Bianca che porta via

Ho iniziato con qualche disegno ad acquerello e poi, di punto in bianco, ho iniziato ad accettare di stare su traghetti come questo.
Il mio compito è stare seduta a prua, con un foglio e dei pennelli, a dipingere ciò che mi passa per la testa.
Le feste di lusso.
Volteggiano gonne scintillanti, ballerine di mezza età con qualcosa di rifatto da mostrare, che fanno a gara a chi assomiglia di più ad una mucca al pascolo, con quei diademi giganti appesi al collo.
Sembrano falene che sbattono contro la luce, e la luce che le stordisce sono loro stesse.
Fanno rumore, sbattendo, un sacco di rumore, ed i profumi si fondono.
Sono circondata dal mare, ma la salsedine, per la prima volta, ha un odore di marca.
Water by Chanel.
Acqua di bagnoasciuga, by Gucci.
Racchettoni, by Valentino.
Stando qui, sembra che ogni singolo elemento dell'ecosistema sia stato creato dallo scontro di due abiti in seta cruda, dall'incontro teutonico tra tecniche di filler.
La tizia che mi ha invitato è una contessa, si è appena fatta la tinta rosso acceso per somigliare ad un fuoco segnalatore e si sta sbracciando vicino a me, davanti ad un ricco signorotto con un paio di occhiali che valgono più della mia casa.
Disegnando un arco in aria con la mano destra, gli dice ‐Questa pittrice è bravissima!
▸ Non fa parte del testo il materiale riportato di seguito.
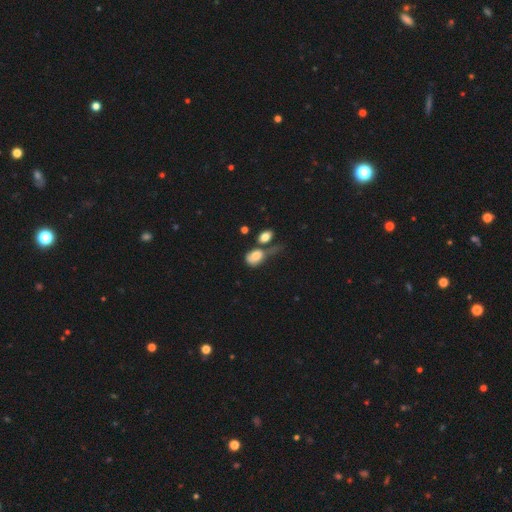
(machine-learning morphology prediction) Smooth or featured?
  - smooth: 74% *
  - featured or disk: 18%
  - star or artifact: 9%
How rounded?
  - in between: 69% *
  - round: 28%
  - cigar-shaped: 3%
Merging?
  - merger: 37% *
  - none: 24%
  - major disturbance: 21%
  - minor disturbance: 18%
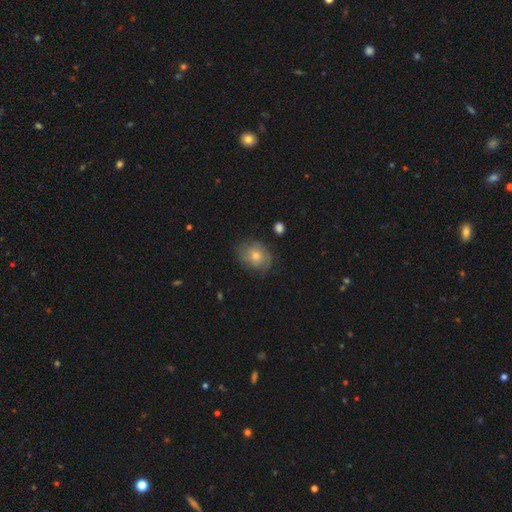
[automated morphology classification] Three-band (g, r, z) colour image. It shows a smooth galaxy with no disk features (56%) that is round (55%). Merging: none (76%).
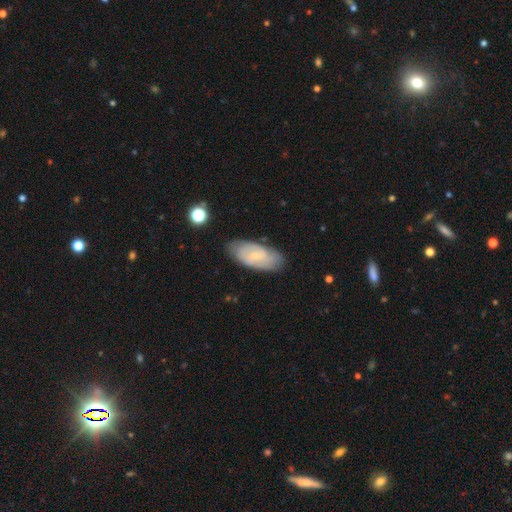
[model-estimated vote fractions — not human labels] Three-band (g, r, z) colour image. It shows a featured or disk galaxy (59%) with no bar (54%), spiral arms (83%) and a small central bulge (75%). Merging: none (77%).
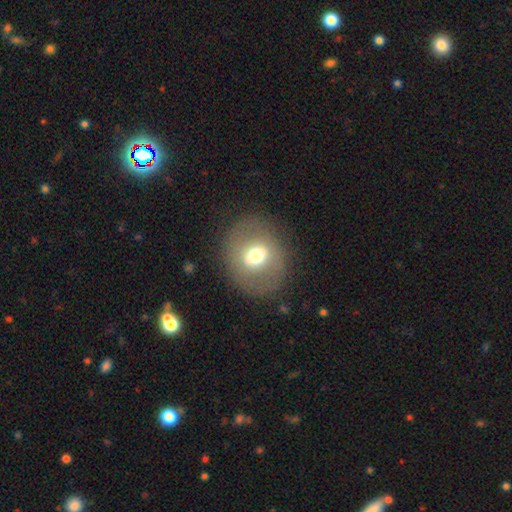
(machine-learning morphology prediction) smooth-or-featured: smooth: 52% | featured or disk: 33% | star or artifact: 14%
  how-rounded: round: 75% | in between: 24% | cigar-shaped: 1%
  merging: none: 85% | minor disturbance: 10% | major disturbance: 4% | merger: 1%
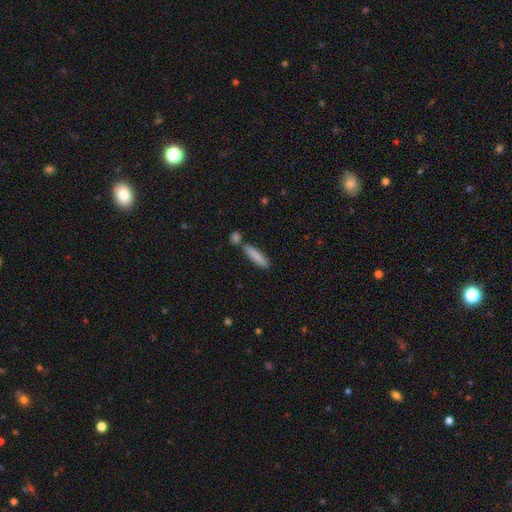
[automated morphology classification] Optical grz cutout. It shows a smooth galaxy with no disk features (84%) that is cigar-shaped (83%). Merging: none (71%).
Rinomata, passionale! Bravissima! Guardi dottore, guardi!‐
E per l'ennesima volta mi trovo un fiato sul collo che guarda il mio disegno da troppo vicino.
Questa gente, per far vedere che se ne intende, si appiccica.
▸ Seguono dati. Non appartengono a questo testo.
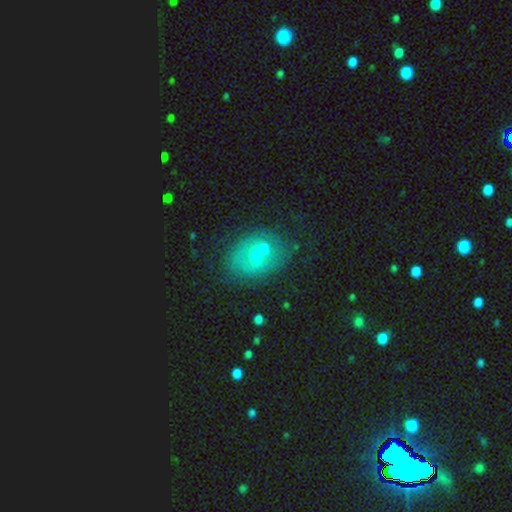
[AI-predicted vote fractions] This is marginally a smooth galaxy (38%). Merging: possibly none (56%).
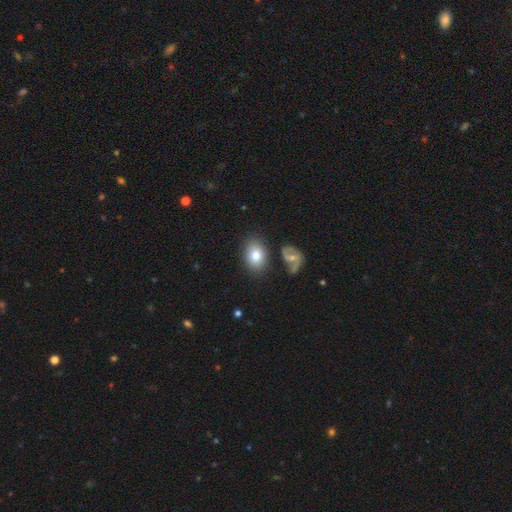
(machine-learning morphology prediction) type=smooth (77%); roundness=in between (78%); merging=none (73%).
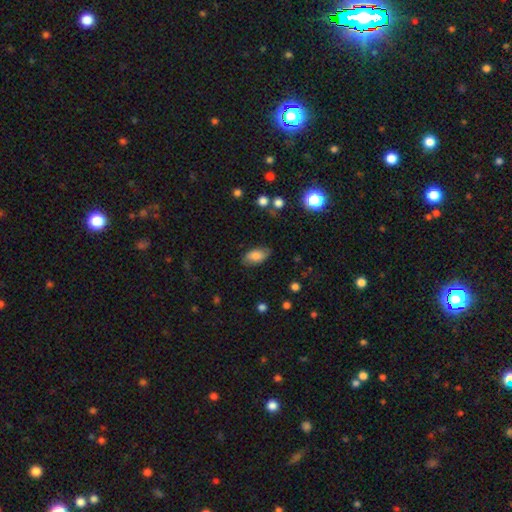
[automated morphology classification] Q: Smooth or featured?
A: smooth (77%); runner-up: featured or disk (14%)
Q: How rounded?
A: in between (92%); runner-up: round (4%)
Q: Merging?
A: none (76%); runner-up: minor disturbance (18%)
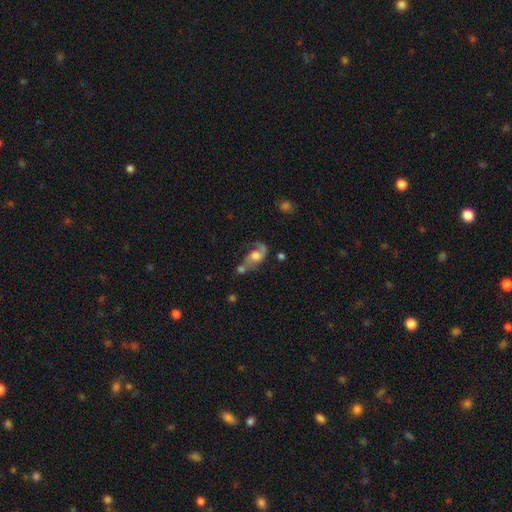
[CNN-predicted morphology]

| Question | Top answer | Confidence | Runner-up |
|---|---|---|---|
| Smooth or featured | featured or disk | 66% | smooth (26%) |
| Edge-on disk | no | 96% | yes (4%) |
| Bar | no | 65% | weak (29%) |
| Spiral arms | yes | 86% | no (14%) |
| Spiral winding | loose | 53% | medium (35%) |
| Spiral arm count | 2 | 57% | 1 (35%) |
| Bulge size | moderate | 49% | large (30%) |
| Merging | none | 31% | merger (28%) |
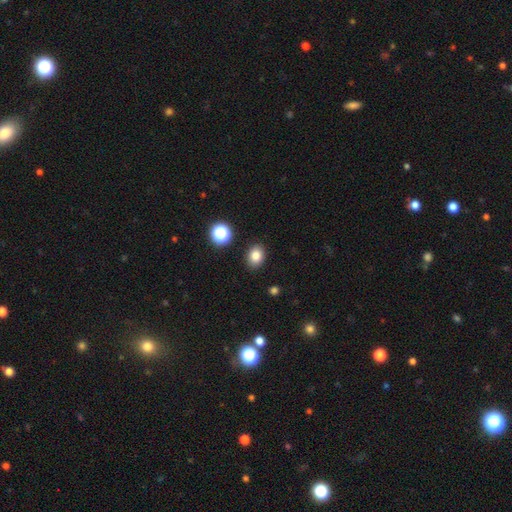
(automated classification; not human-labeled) Smooth or featured?
  - smooth: 82% *
  - star or artifact: 12%
  - featured or disk: 7%
How rounded?
  - in between: 57% *
  - round: 42%
  - cigar-shaped: 1%
Merging?
  - none: 89% *
  - minor disturbance: 7%
  - major disturbance: 2%
  - merger: 2%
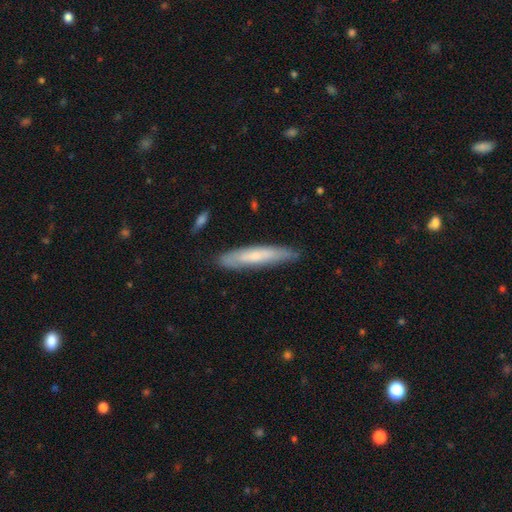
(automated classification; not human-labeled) The model was most divided on "smooth or featured": smooth: 58%, featured or disk: 36%, star or artifact: 6%. More confident: how rounded — cigar-shaped (88%); merging — none (80%).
Mi dice ‐ Signora cara, signora cara, perché non usa un cavalletto?
Ho la tela appoggiata alle ginocchia e i segni del pennello vengono terribilmente condizionati dai movimenti delle onde, dalla quantità dei cocktail serviti.
Non rispondo.
E lui dice ‐Ma complimenti signora cara, questi dipinti sono carichi di empatia. Mi ricordano il crepuscolarismo, l'ambientismo, un po' l'astrattismo con vaghe virgole di strutturalismo. Complimenti, complimenti!
Sto solo disegnando un mazzo di fiori su un tavolo.
Questa gente non la devi turbare.
Non devi proporre loro il dipinto di un corvo che mangia un occhio. Buon dio, non vorrei mai che si rovini il mascara in un'espressione di spavento.
Devi dar loro ciò che conoscono già, ciò che si aspettano. Qualcosa per la quale abbiano pronta la loro lista di parole che finiscono in ‐ismo da sfoggiare.
Dico Grazie, ci metto l'anima nei miei dipinti.
Non è vero.
La realtà è che non provo niente per questi fiori.
Non provo niente per la frutta secca che ho fatto l'altra settimana sullo yacht della baronessa Adalgisa.
Non provo niente per le bottiglie di vetro fatte all'inaugurazione del nuovo castello del principino sua maestà.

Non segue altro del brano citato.